===== TEXTO =====

Bancos como Citigroup, UBS e Bear Stearns têm anunciado perdas bilionários e prejuízos decorrentes da crise. Entre as vítimas mais recentes da crise estão as duas maiores empresas hipotecárias americanas, a Fannie Mae e a Freddie Mac. Consideradas pelo secretário do Tesouro dos EUA, Henry Paulson, "tão grandes e tão importantes em nosso sistema financeiro que a falência de qualquer uma delas provocaria uma enorme turbulência no sistema financeiro de nosso país e no restante do globo", no dia 7 deste mês foi anunciada uma ajuda de até US$ 200 bilhões.

As duas empresas possuem quase a metade dos US$ 12 trilhões em empréstimos para a habitação nos EUA; no segundo trimestre, registraram prejuízos de US$ 2,3 bilhões (Fannie Mae) e de US$ 821 milhões (Freddie Mac).

Menos sorte teve o Lehman Brothers: o governo não disponibilizou ajuda como a que foi destinada às duas hipotecárias. O banco previu na semana passada um prejuízo de US$ 3,9 bilhões e chegou a anunciar uma reestruturação. Antes disso, o banco já havia mantido conversas com o KDB (Banco de Desenvolvimento da Coréia do Sul, na sigla em inglês) em busca de vender uma parte sua, mas a negociação terminou sem acordo.

O Bank of America e o Barclays também recuaram, depois que ficou claro que o governo não iria dar suporte à compra do Lehman. Restou ao banco entregar à Corte de Falências do Distrito Sul de Nova York um pedido de proteção sob o "Capítulo 11", capítulo da legislação americana que regulamenta falências e concordatas.

===== MATERIAL FORNECIDO =====

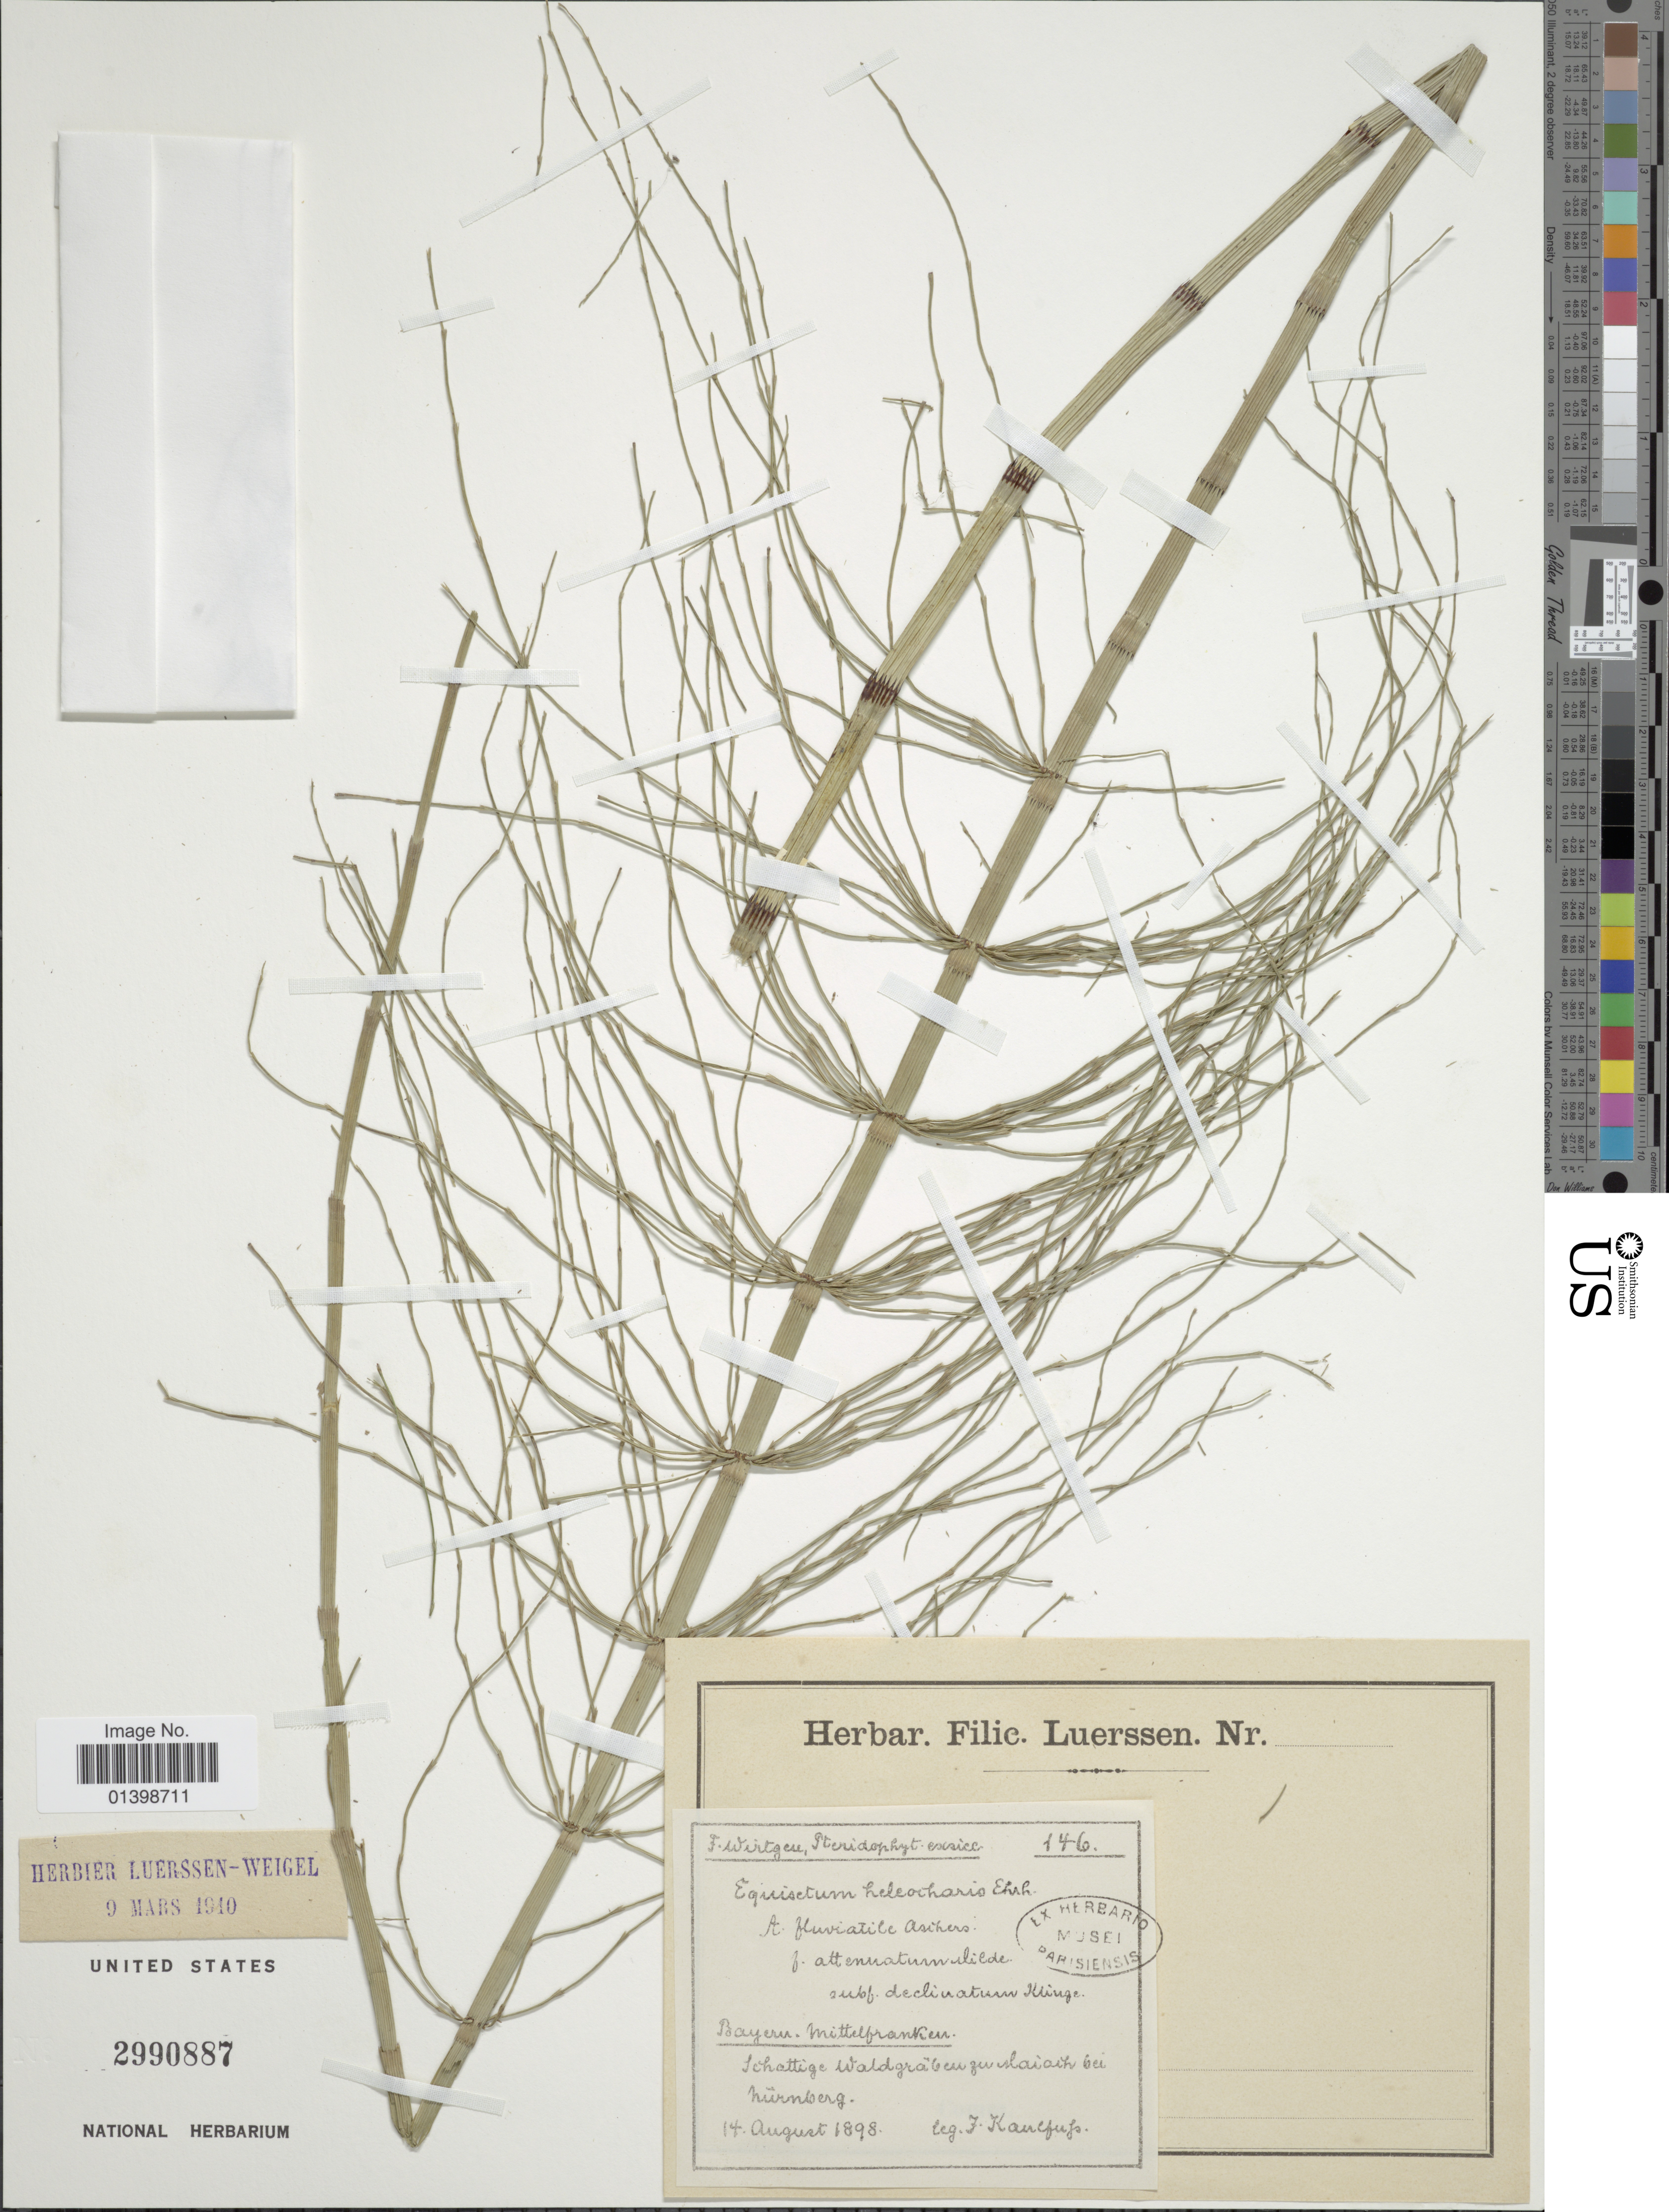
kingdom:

=====
===== MATERIAL FORNECIDO =====

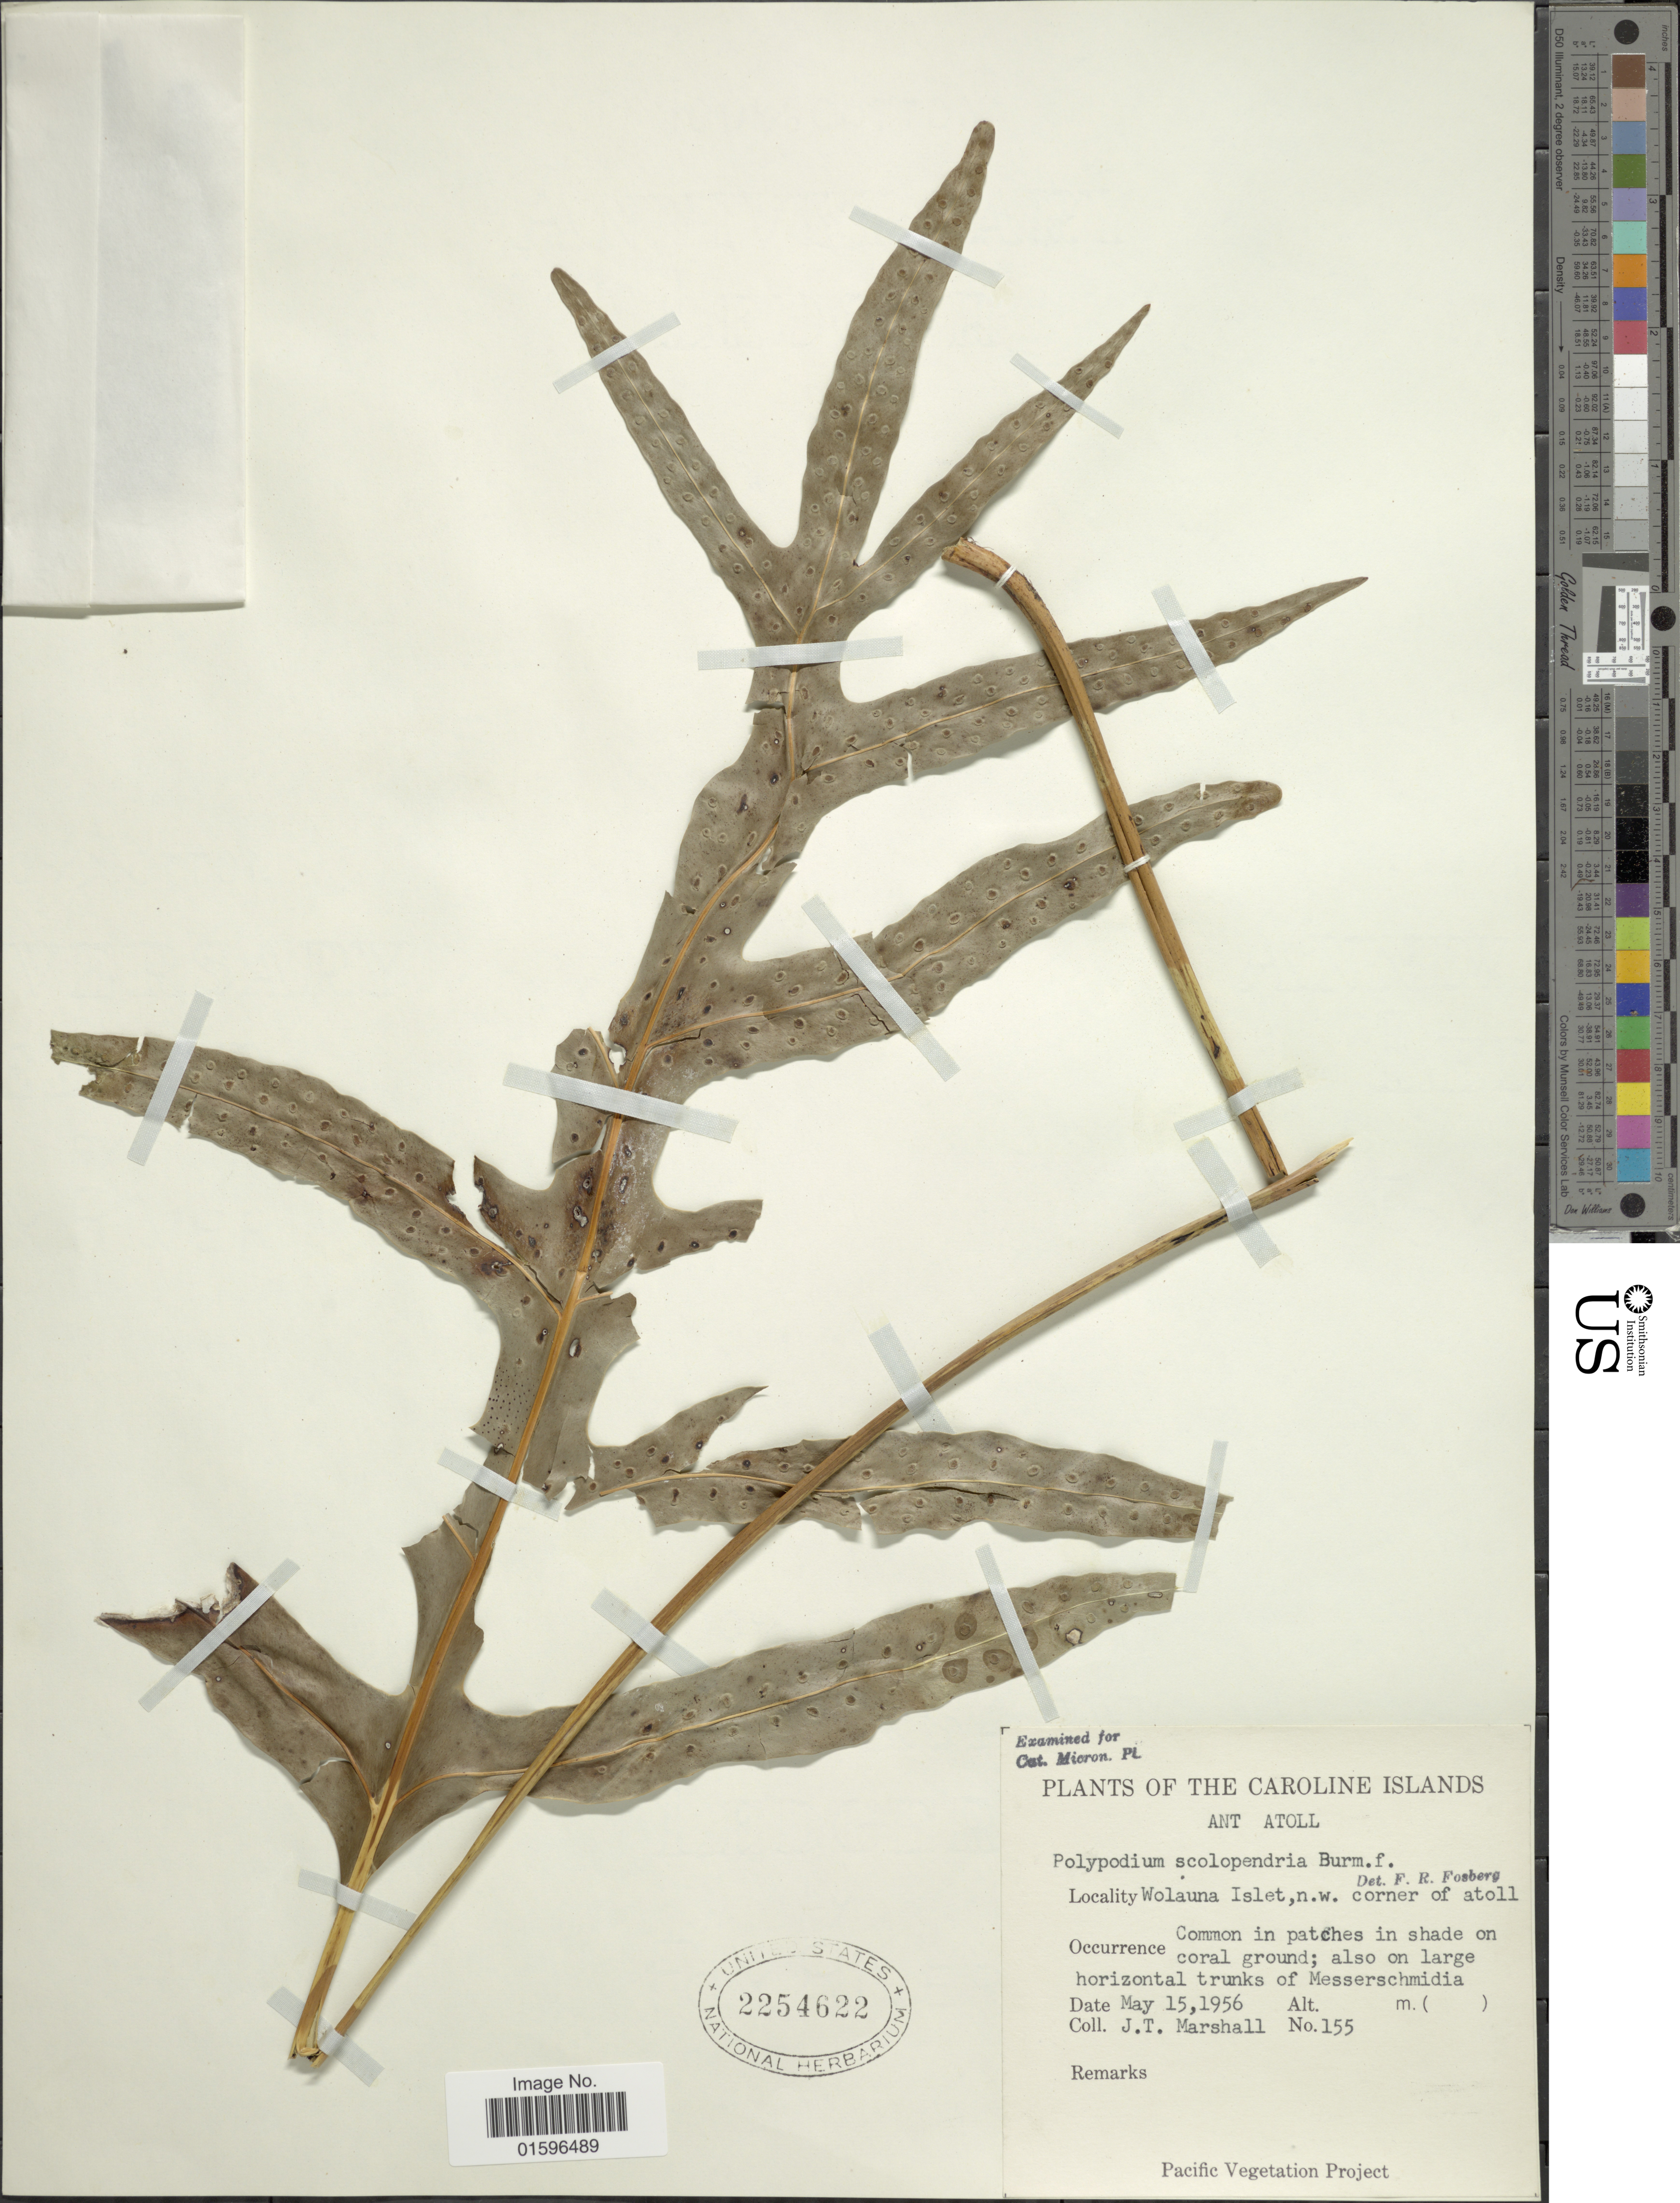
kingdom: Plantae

=====

◆ INSTRUÇÃO: Transcreva fielmente o trecho do texto sobre a crise financeira que começa em "As duas empresas" e segue até "milhões (Freddie Mac).". Baseie-se unicamente no texto.

◆ RESPOSTA:
As duas empresas possuem quase a metade dos US$ 12 trilhões em empréstimos para a habitação nos EUA; no segundo trimestre, registraram prejuízos de US$ 2,3 bilhões (Fannie Mae) e de US$ 821 milhões (Freddie Mac).